After John McCain picked Sarah Palin as his running mate, some people saw the origins in McCain's love of craps, a game involving little in the way of strategy but a willingness to take big risks. McCain was quite unusual in his penchant for risk-taking; the life of a politician, where your words are watched closely and there is always a whole party of people out to destroy you, not to mention the fact that you constantly have to appeal to ornery voters, inclines one toward caution. As Time's Adam Sorenson says, in today's campaign, "Every semi-public utterance will find its way into the news; every available scrap of personal history will worm its way to daylight. That's why we end up with candidates like Romney and Obama, men of catalog-perfect families, immaculate pasts and abundant political caution." I'd actually argue that Obama has exhibited what might be called a general cautiousness punctuated by episodes of extreme boldness, none more so than his decision to seize the moment and run for president just a couple of years into his first term in the Senate.
But the modern campaign doesn't produce cautious candidates so much as it constrains the behavior of candidates who would probably be about as successful or unsuccessful in different circumstances. Mitt Romney didn't beat his primary opponents because he was the most cautious candidate; it wasn't just the occasional gaffe hurtling around Twitter or an intemperate remark caught on someone's cell phone that did the other candidates in. I'm pretty sure that even in a campaign waged by means of semaphore flags we would have discovered pretty quickly that Rick Perry was an idiot, for example, or that Michele Bachmann was a nutbar, or that Newt Gingrich was, well, Newt Gingrich.

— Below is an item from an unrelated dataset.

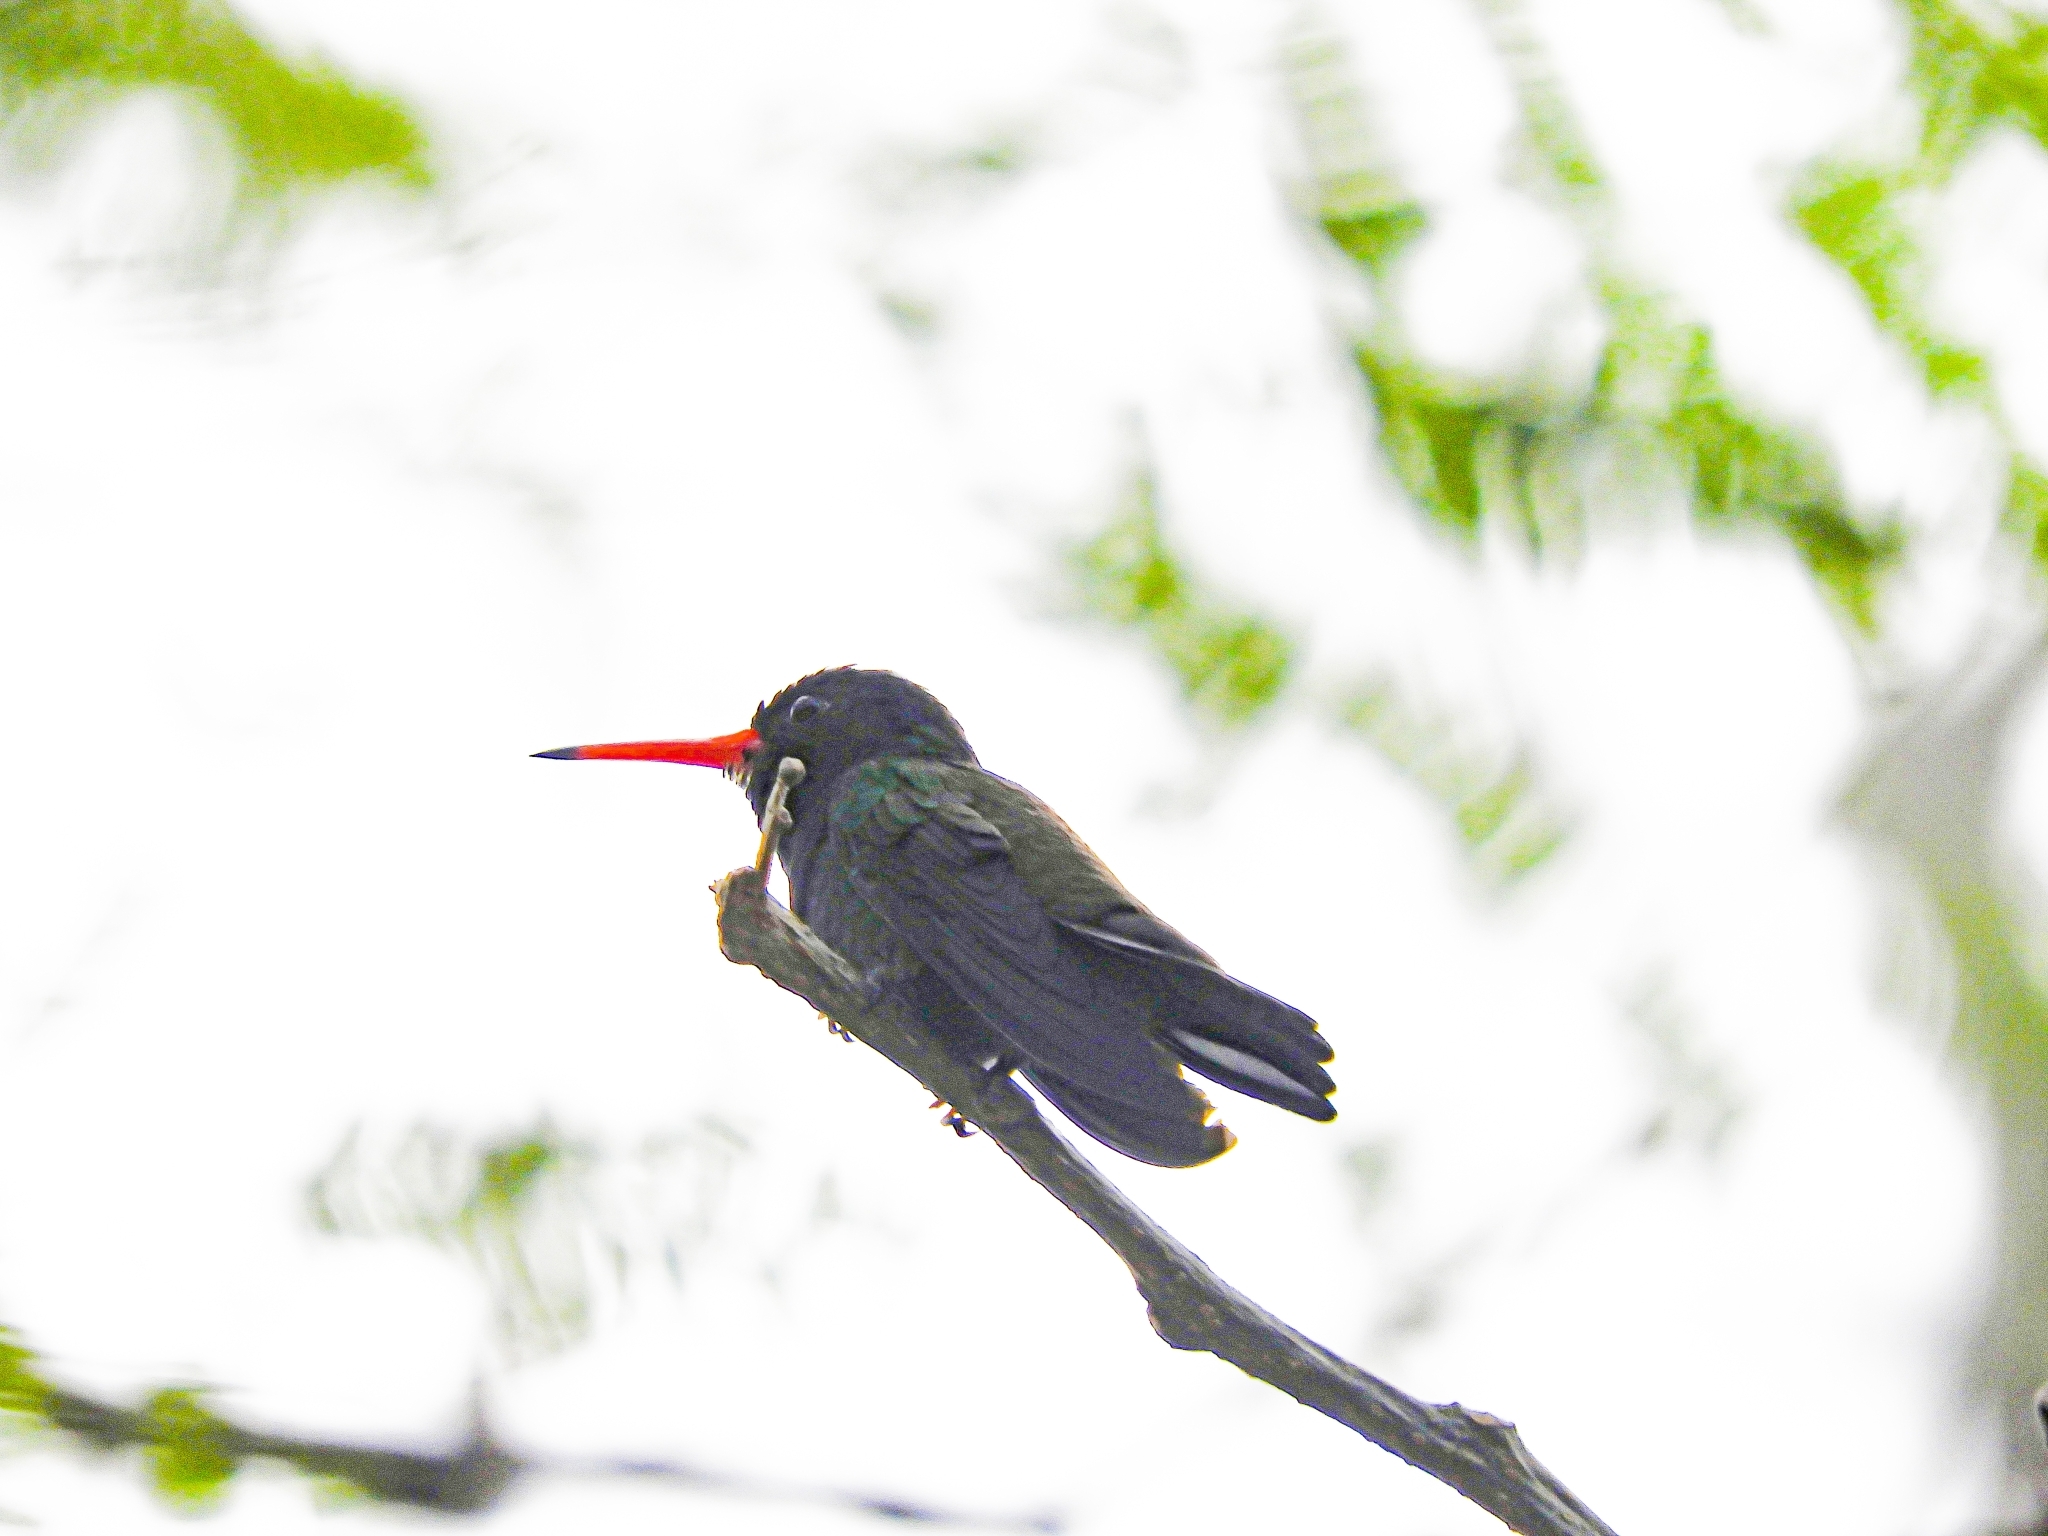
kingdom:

That being said, there are certainly going to be more incidents during the campaign in which Romney or Obama (or both, most likely) get engulfed in some phony controversy over something that nobody would ever have heard about a couple of campaigns ago. That has to make them look over their shoulders a lot, and you have to sympathize. When you're running for office, there are just so many different ways to get screwed. Even if you're incredibly careful, one of your aides can say something foolish, or hell, somebody who doesn't even work for you can say something foolish, and you're the one who has to pay the price. The higher the office you're seeking, the more people there are around you who can screw up, and the more people on your opponent's side and in the media who are waiting for you to screw up. And the stakes at the presidential level are so high-by the end of it, either you'll be the most powerful person in the world, a figure about whom people will be writing books for decades, or you'll be the butt of a thousand jokes and reviled among people who were once your supporters and friends. It'd sure make me cautious.